INPUT RECORDS START

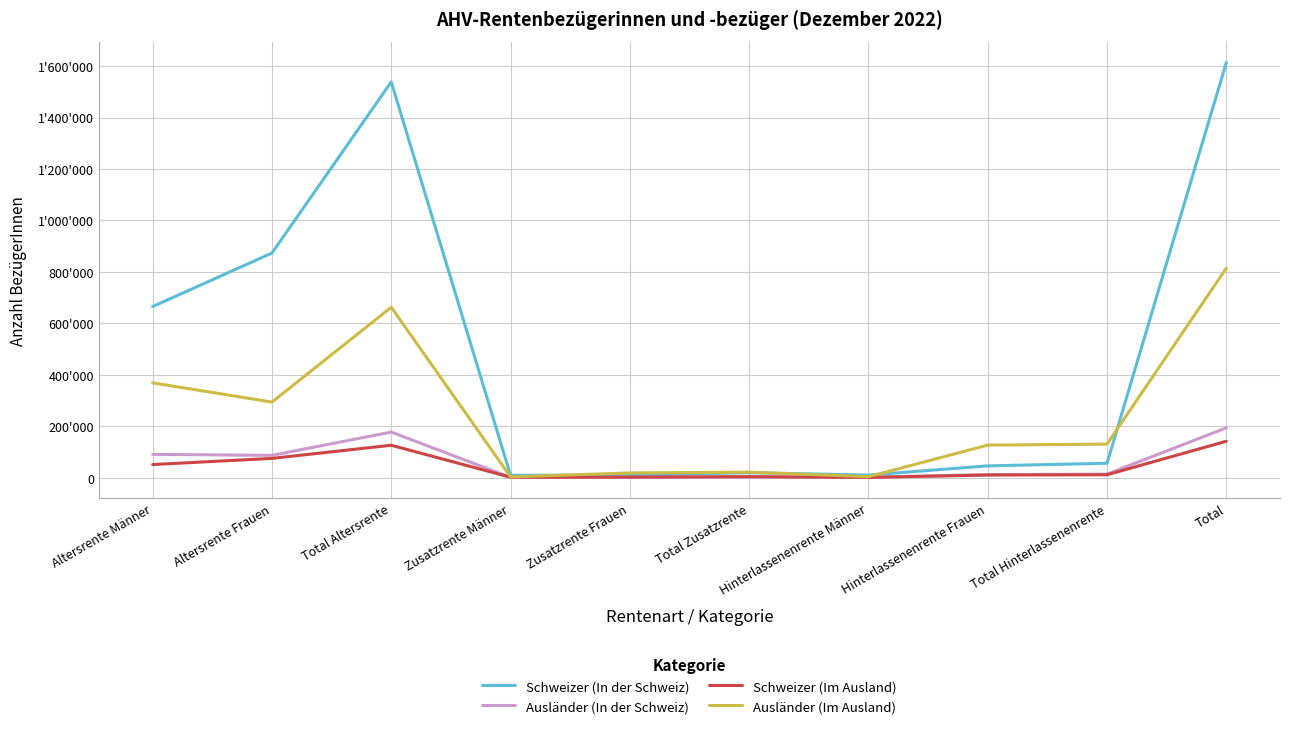

What is the difference between the highest and lowest values at Total Zusatzrente?

18938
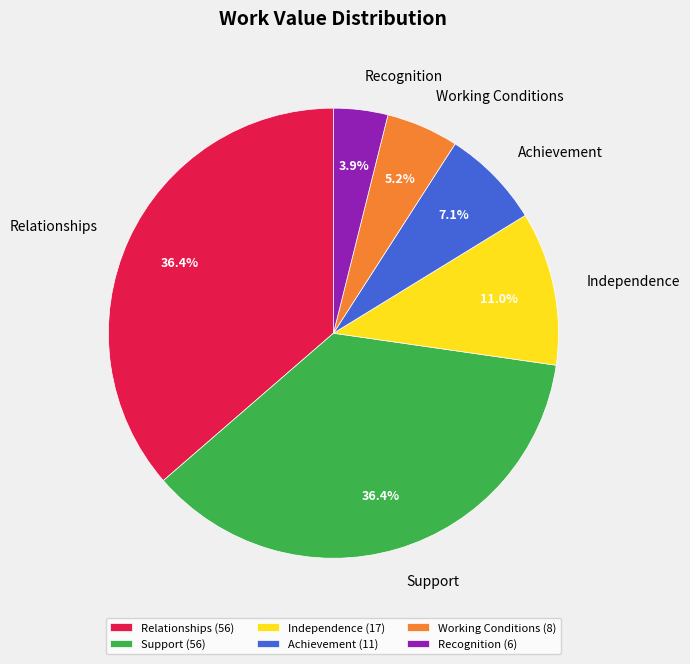

To the nearest percent, what is the difference between the largest and smallest slice percentages?

32%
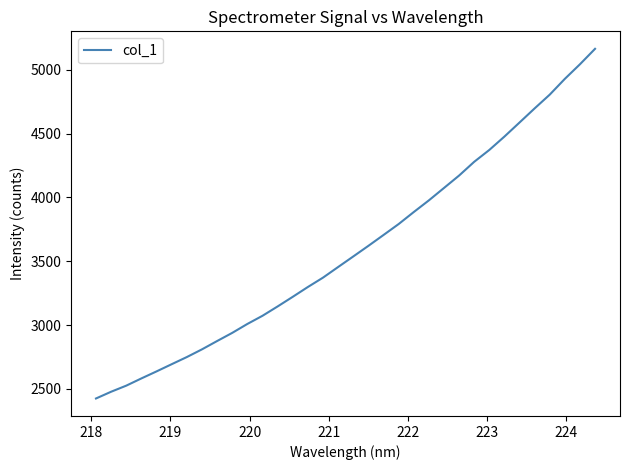

Does the chart have visible grid lines?

No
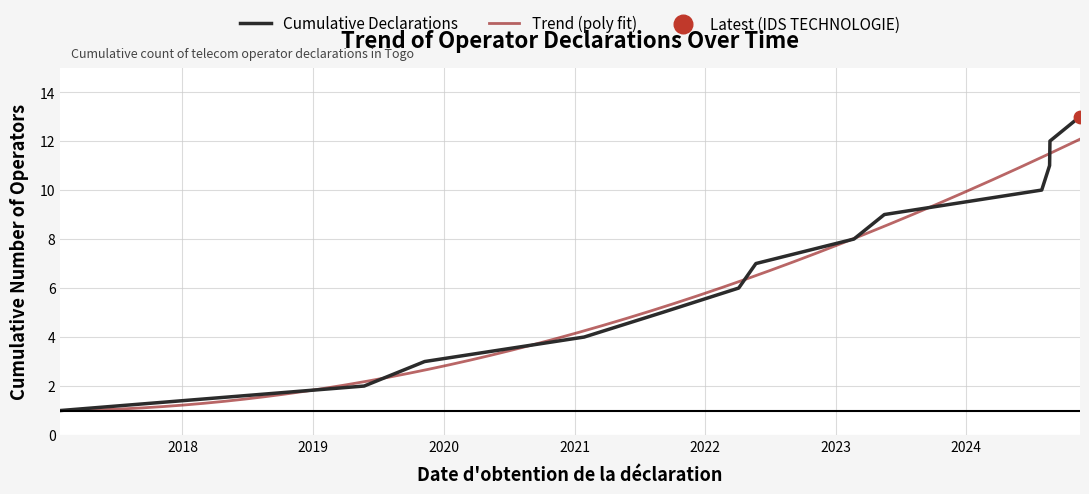

What is the change in value from 2022-04-05 to 2022-05-23?

+1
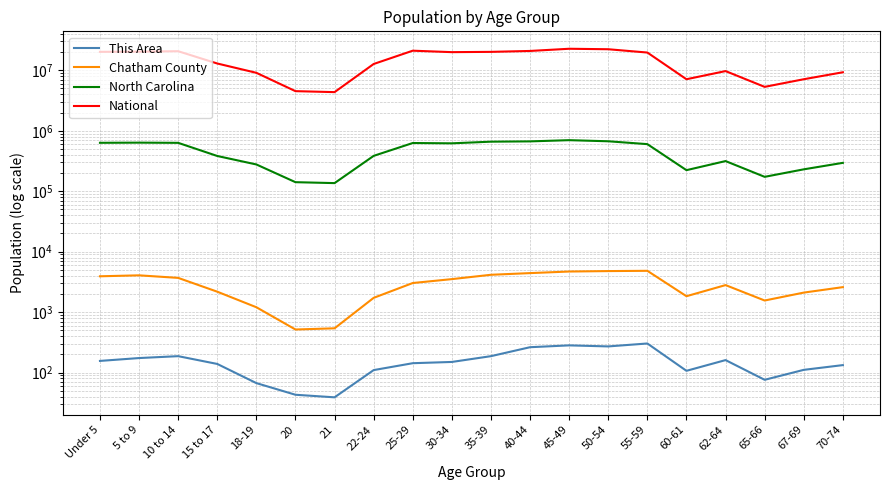

At which label is Chatham County closest to 2670?

70-74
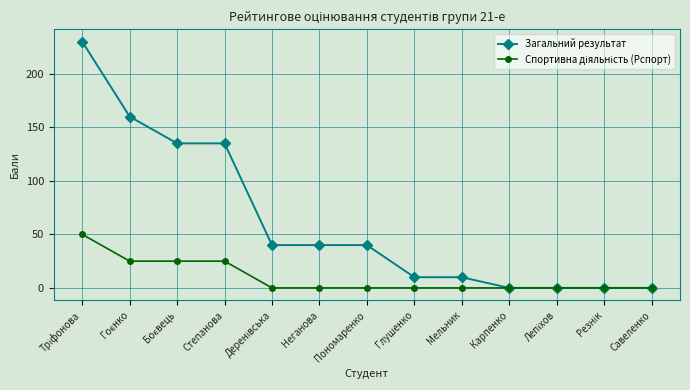

Which series changed the most between Пономаренко and Савеленко?

Загальний результат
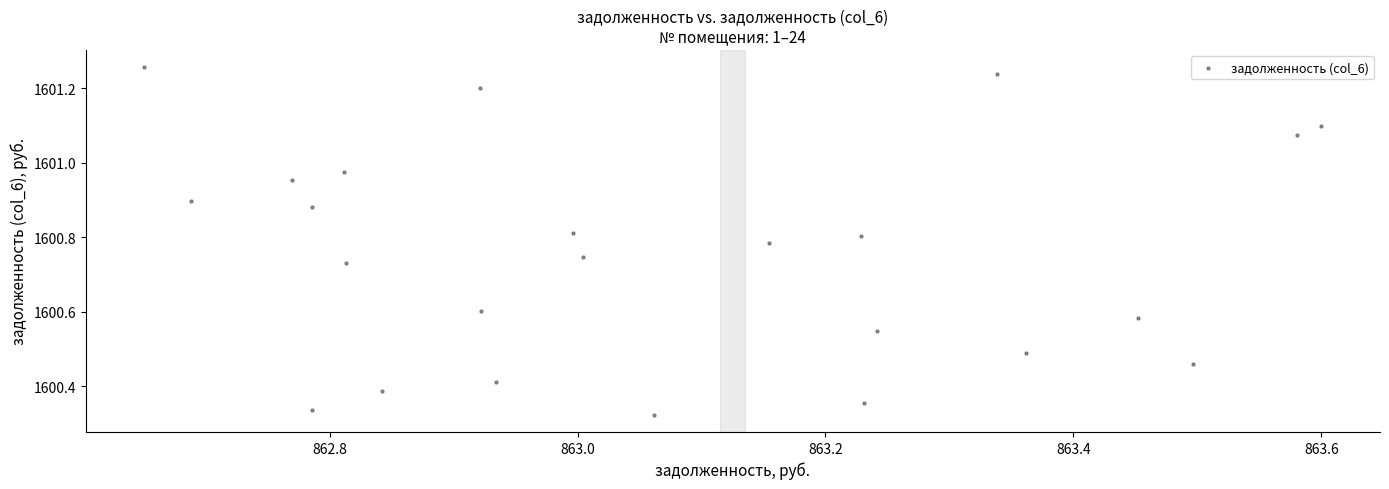

What is the range of X values (max minus min)?

0.9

INPUT RECORDS END

PROBLEM TO WORK ON - Could you return the text of every item above word for word, leaving out the pictures?

EXERCISE SOLUTION -
What is the difference between the highest and lowest values at Total Zusatzrente?

18938

To the nearest percent, what is the difference between the largest and smallest slice percentages?

32%

Does the chart have visible grid lines?

No

What is the change in value from 2022-04-05 to 2022-05-23?

+1

At which label is Chatham County closest to 2670?

70-74

Which series changed the most between Пономаренко and Савеленко?

Загальний результат

What is the range of X values (max minus min)?

0.9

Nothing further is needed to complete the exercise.